Friday, September 19, 2014

TURN TO CRIME - Can't Love (2014)

I got a ticket today, going to the suburbs to get my brother to help me out with food to eat, that's how tight my budget has gotten. Of course I got popped in a money grabbing speed trap if the fuckhole city of Ferndale, MI. Go there, get $40 in food and $150 ticket for my troubles, fuck them. There's gonna be some unruly city council meetings in the future if I get my way. Nothing to lose when your broke I guess. Anyhow, I needed something to redeem my faith in the Detroit region, and I've found it in Can't Love by TURN TO CRIME. Let's hope it quells my rage before I get myself arrested... again.

TURN TO CRIME seems to be a getting a reputation, perhaps more than most Detroit bands I've run across in recent months.

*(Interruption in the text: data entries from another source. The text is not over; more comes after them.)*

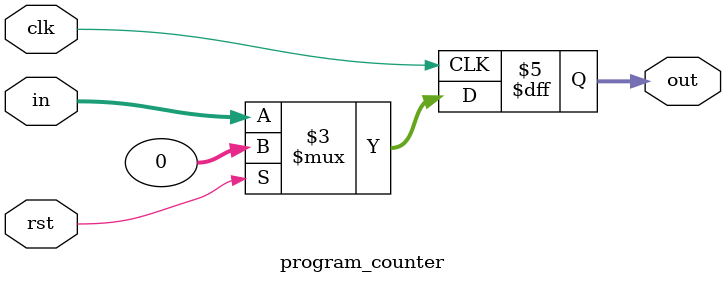
<source format=v>

`ifndef PROGRAM_COUNTER_V
`define PROGRAM_COUNTER_V

module program_counter (clk, rst, out, in);

  input wire clk;            //clock
  input wire rst;            //reset
  input wire [31:0] in;      //input address
  output reg [31:0] out;     //output address


  always@(posedge clk) begin

    if (rst) begin
      out <= 32'b0;
    end

    // assign value of in to out
    else begin
      out <= in;
    end

  end

endmodule

`endif

</source>
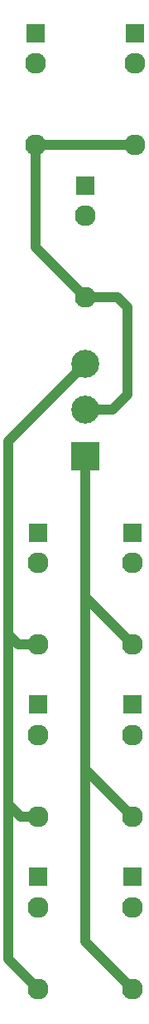
<source format=gbr>
%TF.GenerationSoftware,KiCad,Pcbnew,(5.1.8)-1*%
%TF.CreationDate,2021-01-05T22:18:11+01:00*%
%TF.ProjectId,Paco,5061636f-2e6b-4696-9361-645f70636258,rev?*%
%TF.SameCoordinates,Original*%
%TF.FileFunction,Copper,L1,Top*%
%TF.FilePolarity,Positive*%
%FSLAX46Y46*%
G04 Gerber Fmt 4.6, Leading zero omitted, Abs format (unit mm)*
G04 Created by KiCad (PCBNEW (5.1.8)-1) date 2021-01-05 22:18:11*
%MOMM*%
%LPD*%
G01*
G04 APERTURE LIST*
%TA.AperFunction,ComponentPad*%
%ADD10C,2.130000*%
%TD*%
%TA.AperFunction,ComponentPad*%
%ADD11R,1.930000X1.830000*%
%TD*%
%TA.AperFunction,ComponentPad*%
%ADD12C,2.850000*%
%TD*%
%TA.AperFunction,ComponentPad*%
%ADD13R,2.850000X2.850000*%
%TD*%
%TA.AperFunction,Conductor*%
%ADD14C,1.000000*%
%TD*%
G04 APERTURE END LIST*
D10*
%TO.P,J9,T*%
%TO.N,Net-(J3-PadT)*%
X116586000Y-150338000D03*
D11*
%TO.P,J9,S*%
%TO.N,GND*%
X116586000Y-138938000D03*
D10*
%TO.P,J9,TN*%
%TO.N,N/C*%
X116586000Y-142038000D03*
%TD*%
%TO.P,J8,T*%
%TO.N,Net-(J1-PadT)*%
X106934000Y-150338000D03*
D11*
%TO.P,J8,S*%
%TO.N,GND*%
X106934000Y-138938000D03*
D10*
%TO.P,J8,TN*%
%TO.N,N/C*%
X106934000Y-142038000D03*
%TD*%
D12*
%TO.P,SW1,3*%
%TO.N,Net-(J1-PadT)*%
X111760000Y-86740000D03*
%TO.P,SW1,2*%
%TO.N,Net-(J5-PadT)*%
X111760000Y-91440000D03*
D13*
%TO.P,SW1,1*%
%TO.N,Net-(J3-PadT)*%
X111760000Y-96140000D03*
%TD*%
D10*
%TO.P,J4,T*%
%TO.N,Net-(J3-PadT)*%
X116586000Y-132812000D03*
D11*
%TO.P,J4,S*%
%TO.N,GND*%
X116586000Y-121412000D03*
D10*
%TO.P,J4,TN*%
%TO.N,N/C*%
X116586000Y-124512000D03*
%TD*%
%TO.P,J7,T*%
%TO.N,Net-(J5-PadT)*%
X106680000Y-64516000D03*
D11*
%TO.P,J7,S*%
%TO.N,GND*%
X106680000Y-53116000D03*
D10*
%TO.P,J7,TN*%
%TO.N,N/C*%
X106680000Y-56216000D03*
%TD*%
%TO.P,J6,T*%
%TO.N,Net-(J5-PadT)*%
X111760000Y-80010000D03*
D11*
%TO.P,J6,S*%
%TO.N,GND*%
X111760000Y-68610000D03*
D10*
%TO.P,J6,TN*%
%TO.N,N/C*%
X111760000Y-71710000D03*
%TD*%
%TO.P,J5,T*%
%TO.N,Net-(J5-PadT)*%
X116840000Y-64516000D03*
D11*
%TO.P,J5,S*%
%TO.N,GND*%
X116840000Y-53116000D03*
D10*
%TO.P,J5,TN*%
%TO.N,N/C*%
X116840000Y-56216000D03*
%TD*%
%TO.P,J3,T*%
%TO.N,Net-(J3-PadT)*%
X116586000Y-115316000D03*
D11*
%TO.P,J3,S*%
%TO.N,GND*%
X116586000Y-103916000D03*
D10*
%TO.P,J3,TN*%
%TO.N,N/C*%
X116586000Y-107016000D03*
%TD*%
%TO.P,J2,T*%
%TO.N,Net-(J1-PadT)*%
X106934000Y-132812000D03*
D11*
%TO.P,J2,S*%
%TO.N,GND*%
X106934000Y-121412000D03*
D10*
%TO.P,J2,TN*%
%TO.N,N/C*%
X106934000Y-124512000D03*
%TD*%
%TO.P,J1,T*%
%TO.N,Net-(J1-PadT)*%
X106934000Y-115316000D03*
D11*
%TO.P,J1,S*%
%TO.N,GND*%
X106934000Y-103916000D03*
D10*
%TO.P,J1,TN*%
%TO.N,N/C*%
X106934000Y-107016000D03*
%TD*%
D14*
%TO.N,Net-(J1-PadT)*%
X106934000Y-150338000D02*
X103886000Y-147290000D01*
X103886000Y-94614000D02*
X111760000Y-86740000D01*
X104902000Y-115316000D02*
X103886000Y-114300000D01*
X106934000Y-115316000D02*
X104902000Y-115316000D01*
X103886000Y-114300000D02*
X103886000Y-94614000D01*
X105126000Y-132812000D02*
X103886000Y-131572000D01*
X106934000Y-132812000D02*
X105126000Y-132812000D01*
X103886000Y-131572000D02*
X103886000Y-114300000D01*
X103886000Y-147290000D02*
X103886000Y-131572000D01*
%TO.N,Net-(J3-PadT)*%
X111760000Y-110490000D02*
X116586000Y-115316000D01*
X116586000Y-132812000D02*
X111760000Y-127986000D01*
X111760000Y-109728000D02*
X111760000Y-110490000D01*
X111760000Y-96140000D02*
X111760000Y-109728000D01*
X116586000Y-150338000D02*
X111760000Y-145512000D01*
X111760000Y-145512000D02*
X111760000Y-126746000D01*
X111760000Y-126746000D02*
X111760000Y-109728000D01*
X111760000Y-127986000D02*
X111760000Y-126746000D01*
%TO.N,Net-(J5-PadT)*%
X106680000Y-64516000D02*
X116840000Y-64516000D01*
X106680000Y-74930000D02*
X111760000Y-80010000D01*
X106680000Y-64516000D02*
X106680000Y-74930000D01*
X111760000Y-91440000D02*
X114554000Y-91440000D01*
X114554000Y-91440000D02*
X116078000Y-89916000D01*
X116078000Y-89916000D02*
X116078000Y-81026000D01*
X115062000Y-80010000D02*
X111760000Y-80010000D01*
X116078000Y-81026000D02*
X115062000Y-80010000D01*
%TD*%
M02*

</source>
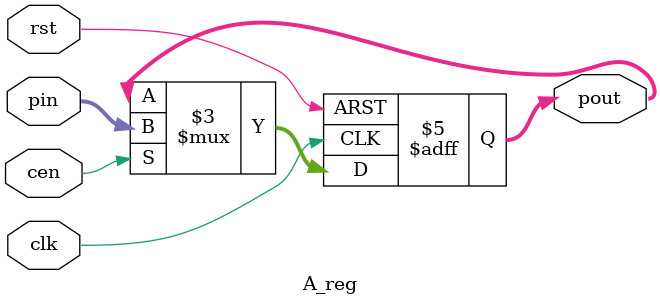
<source format=v>
`timescale 1ns/1ns
module A_reg(input clk, rst, cen, input [7:0] pin, output reg [7:0] pout);
	always @(posedge clk, posedge rst) begin
		if (rst) pout <= 8'b0;
		else if (cen) pout <= pin;
		else pout <= pout;
	end
endmodule
</source>
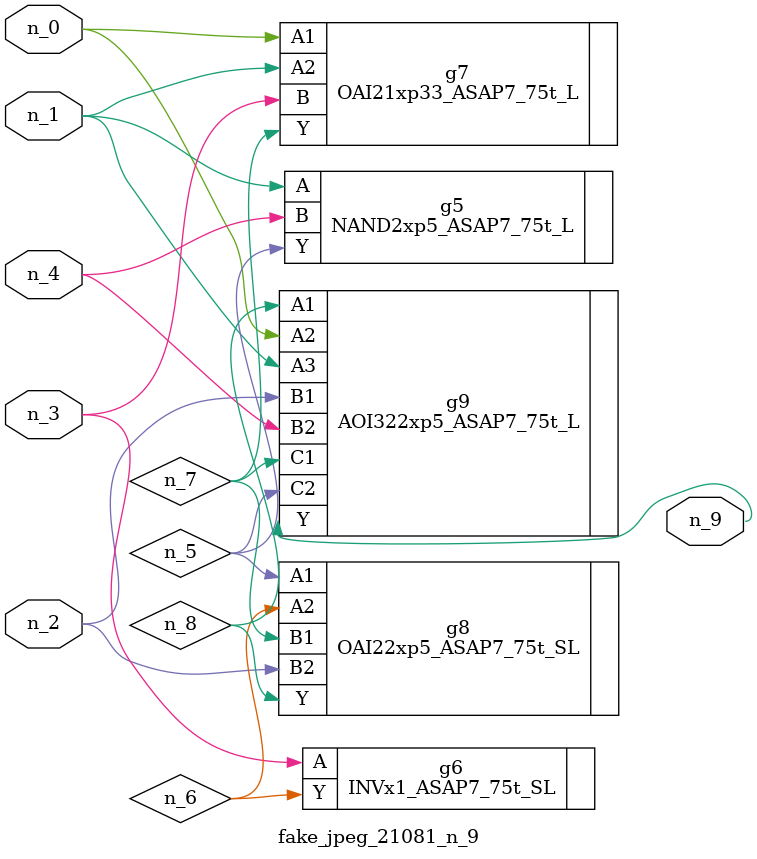
<source format=v>
module fake_jpeg_21081_n_9 (n_3, n_2, n_1, n_0, n_4, n_9);

input n_3;
input n_2;
input n_1;
input n_0;
input n_4;

output n_9;

wire n_8;
wire n_6;
wire n_5;
wire n_7;

NAND2xp5_ASAP7_75t_L g5 ( 
.A(n_1),
.B(n_4),
.Y(n_5)
);

INVx1_ASAP7_75t_SL g6 ( 
.A(n_3),
.Y(n_6)
);

OAI21xp33_ASAP7_75t_L g7 ( 
.A1(n_0),
.A2(n_1),
.B(n_3),
.Y(n_7)
);

OAI22xp5_ASAP7_75t_SL g8 ( 
.A1(n_5),
.A2(n_6),
.B1(n_7),
.B2(n_2),
.Y(n_8)
);

AOI322xp5_ASAP7_75t_L g9 ( 
.A1(n_8),
.A2(n_0),
.A3(n_1),
.B1(n_2),
.B2(n_4),
.C1(n_7),
.C2(n_5),
.Y(n_9)
);


endmodule
</source>
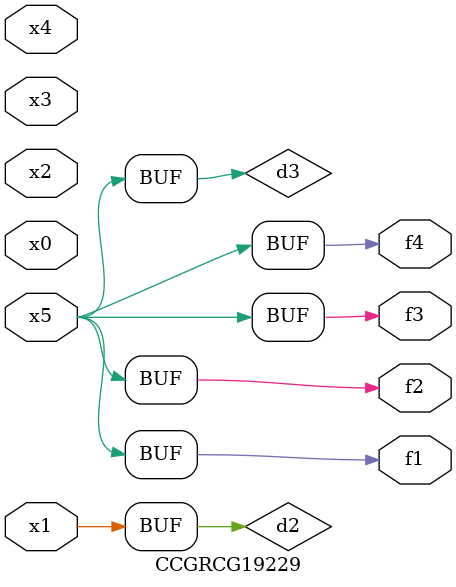
<source format=v>
module CCGRCG19229(
	input x0, x1, x2, x3, x4, x5,
	output f1, f2, f3, f4
);

	wire d1, d2, d3;

	not (d1, x5);
	or (d2, x1);
	xnor (d3, d1);
	assign f1 = d3;
	assign f2 = d3;
	assign f3 = d3;
	assign f4 = d3;
endmodule

</source>
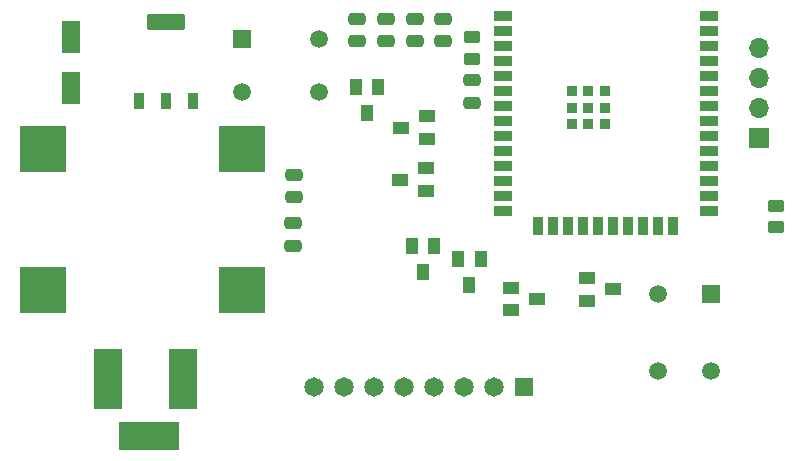
<source format=gts>
G04 #@! TF.GenerationSoftware,KiCad,Pcbnew,(6.0.4)*
G04 #@! TF.CreationDate,2022-04-15T12:43:22+02:00*
G04 #@! TF.ProjectId,7segments_beide_groundplane,37736567-6d65-46e7-9473-5f6265696465,rev?*
G04 #@! TF.SameCoordinates,Original*
G04 #@! TF.FileFunction,Soldermask,Top*
G04 #@! TF.FilePolarity,Negative*
%FSLAX46Y46*%
G04 Gerber Fmt 4.6, Leading zero omitted, Abs format (unit mm)*
G04 Created by KiCad (PCBNEW (6.0.4)) date 2022-04-15 12:43:22*
%MOMM*%
%LPD*%
G01*
G04 APERTURE LIST*
G04 Aperture macros list*
%AMRoundRect*
0 Rectangle with rounded corners*
0 $1 Rounding radius*
0 $2 $3 $4 $5 $6 $7 $8 $9 X,Y pos of 4 corners*
0 Add a 4 corners polygon primitive as box body*
4,1,4,$2,$3,$4,$5,$6,$7,$8,$9,$2,$3,0*
0 Add four circle primitives for the rounded corners*
1,1,$1+$1,$2,$3*
1,1,$1+$1,$4,$5*
1,1,$1+$1,$6,$7*
1,1,$1+$1,$8,$9*
0 Add four rect primitives between the rounded corners*
20,1,$1+$1,$2,$3,$4,$5,0*
20,1,$1+$1,$4,$5,$6,$7,0*
20,1,$1+$1,$6,$7,$8,$9,0*
20,1,$1+$1,$8,$9,$2,$3,0*%
G04 Aperture macros list end*
%ADD10R,1.400000X1.000000*%
%ADD11RoundRect,0.250000X0.475000X-0.250000X0.475000X0.250000X-0.475000X0.250000X-0.475000X-0.250000X0*%
%ADD12R,1.650000X1.650000*%
%ADD13C,1.650000*%
%ADD14RoundRect,0.250000X-0.475000X0.250000X-0.475000X-0.250000X0.475000X-0.250000X0.475000X0.250000X0*%
%ADD15R,1.700000X1.700000*%
%ADD16O,1.700000X1.700000*%
%ADD17R,1.000000X1.400000*%
%ADD18R,4.000000X4.000000*%
%ADD19R,1.600000X2.800000*%
%ADD20RoundRect,0.250000X-0.450000X0.262500X-0.450000X-0.262500X0.450000X-0.262500X0.450000X0.262500X0*%
%ADD21RoundRect,0.093000X-0.372000X-0.562000X0.372000X-0.562000X0.372000X0.562000X-0.372000X0.562000X0*%
%ADD22RoundRect,0.131000X-1.489000X-0.524000X1.489000X-0.524000X1.489000X0.524000X-1.489000X0.524000X0*%
%ADD23R,2.400000X5.200000*%
%ADD24R,5.200000X2.400000*%
%ADD25R,1.498000X1.498000*%
%ADD26C,1.498000*%
%ADD27R,1.500000X0.900000*%
%ADD28R,0.900000X1.500000*%
%ADD29R,0.900000X0.900000*%
G04 APERTURE END LIST*
D10*
X149300000Y-107850000D03*
X149300000Y-109750000D03*
X151500000Y-108800000D03*
D11*
X141200000Y-87000000D03*
X141200000Y-85100000D03*
D12*
X150462000Y-116300000D03*
D13*
X147922000Y-116300000D03*
X145382000Y-116300000D03*
X142842000Y-116300000D03*
X140302000Y-116300000D03*
X137762000Y-116300000D03*
X135222000Y-116300000D03*
X132682000Y-116300000D03*
D11*
X136250000Y-87000000D03*
X136250000Y-85100000D03*
D14*
X130900000Y-102400000D03*
X130900000Y-104300000D03*
D15*
X170300000Y-95200000D03*
D16*
X170300000Y-92660000D03*
X170300000Y-90120000D03*
X170300000Y-87580000D03*
D17*
X142850000Y-104300000D03*
X140950000Y-104300000D03*
X141900000Y-106500000D03*
X138100000Y-90850000D03*
X136200000Y-90850000D03*
X137150000Y-93050000D03*
D18*
X109686500Y-108013500D03*
X109686500Y-96113500D03*
X126586500Y-108013500D03*
X126586500Y-96113500D03*
D10*
X155800000Y-107050000D03*
X155800000Y-108950000D03*
X158000000Y-108000000D03*
D19*
X112050000Y-86650000D03*
X112050000Y-90950000D03*
D20*
X146000000Y-86637500D03*
X146000000Y-88462500D03*
D17*
X146750000Y-105400000D03*
X144850000Y-105400000D03*
X145800000Y-107600000D03*
D14*
X130950000Y-98300000D03*
X130950000Y-100200000D03*
D21*
X117860000Y-92031000D03*
X120150000Y-92031000D03*
X122440000Y-92031000D03*
D22*
X120150000Y-85341000D03*
D10*
X142200000Y-95250000D03*
X142200000Y-93350000D03*
X140000000Y-94300000D03*
D20*
X171800000Y-100900000D03*
X171800000Y-102725000D03*
D11*
X146000000Y-92200000D03*
X146000000Y-90300000D03*
D23*
X121600000Y-115550000D03*
X115250000Y-115600000D03*
D24*
X118700000Y-120400000D03*
D11*
X138750000Y-87000000D03*
X138750000Y-85100000D03*
D25*
X166250000Y-108400000D03*
D26*
X166250000Y-114900000D03*
X161750000Y-108400000D03*
X161750000Y-114900000D03*
D10*
X142100000Y-99650000D03*
X142100000Y-97750000D03*
X139900000Y-98700000D03*
D11*
X143600000Y-87000000D03*
X143600000Y-85100000D03*
D25*
X126550000Y-86800000D03*
D26*
X133050000Y-86800000D03*
X126550000Y-91300000D03*
X133050000Y-91300000D03*
D27*
X148612500Y-84890000D03*
X148612500Y-86160000D03*
X148612500Y-87430000D03*
X148612500Y-88700000D03*
X148612500Y-89970000D03*
X148612500Y-91240000D03*
X148612500Y-92510000D03*
X148612500Y-93780000D03*
X148612500Y-95050000D03*
X148612500Y-96320000D03*
X148612500Y-97590000D03*
X148612500Y-98860000D03*
X148612500Y-100130000D03*
X148612500Y-101400000D03*
D28*
X151647500Y-102650000D03*
X152917500Y-102650000D03*
X154187500Y-102650000D03*
X155457500Y-102650000D03*
X156727500Y-102650000D03*
X157997500Y-102650000D03*
X159267500Y-102650000D03*
X160537500Y-102650000D03*
X161807500Y-102650000D03*
X163077500Y-102650000D03*
D27*
X166112500Y-101400000D03*
X166112500Y-100130000D03*
X166112500Y-98860000D03*
X166112500Y-97590000D03*
X166112500Y-96320000D03*
X166112500Y-95050000D03*
X166112500Y-93780000D03*
X166112500Y-92510000D03*
X166112500Y-91240000D03*
X166112500Y-89970000D03*
X166112500Y-88700000D03*
X166112500Y-87430000D03*
X166112500Y-86160000D03*
X166112500Y-84890000D03*
D29*
X154462500Y-91210000D03*
X155862500Y-91210000D03*
X157262500Y-91210000D03*
X154462500Y-92610000D03*
X155862500Y-92610000D03*
X157262500Y-92610000D03*
X154462500Y-94010000D03*
X155862500Y-94010000D03*
X157262500Y-94010000D03*
M02*

</source>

So for me not to throw in my two cents about this band might be a small and less than noteworthy thing as this group has gotten press from much more significant outlets like Stereogum and The Fader, yet I don't suppose that's any reason to penalize them at all and not to share them as they are meeting the core requirement of this blog. This being as simple as having the album be streamable online and someone that writes here likes it. It isn't an album that's easy to place genre-wise, as it shifts from song to song from post-punk to noisy ambient pop and always has anti-pop irregular catchiness inherited from Lou Reed. If you forced it, you could called Can't Love art-pop, which is code for classily undefinable. As in someone knows how pop music works but can subvert it enough to make it into something more than popcorn. Some of the songs like "Nightmares" are totally noise-filled post-punk, which I do enjoy, however the real brilliance is in the very Velvet Underground-esque songs "Sunday's Cool" and "Forgiveness." I can already hear the out podcast pal Craig saying he'd rather just play VU, but I like to hear something new too, even if it is recalling something old. Everything is a building mound of cultural references and struggles to sort and redefining yourself against and in harmony them. Which I'll keep in mind when I am yelling at suburban officials and know I am hopeless underpowered to succeed. I won't be the first one nor the last.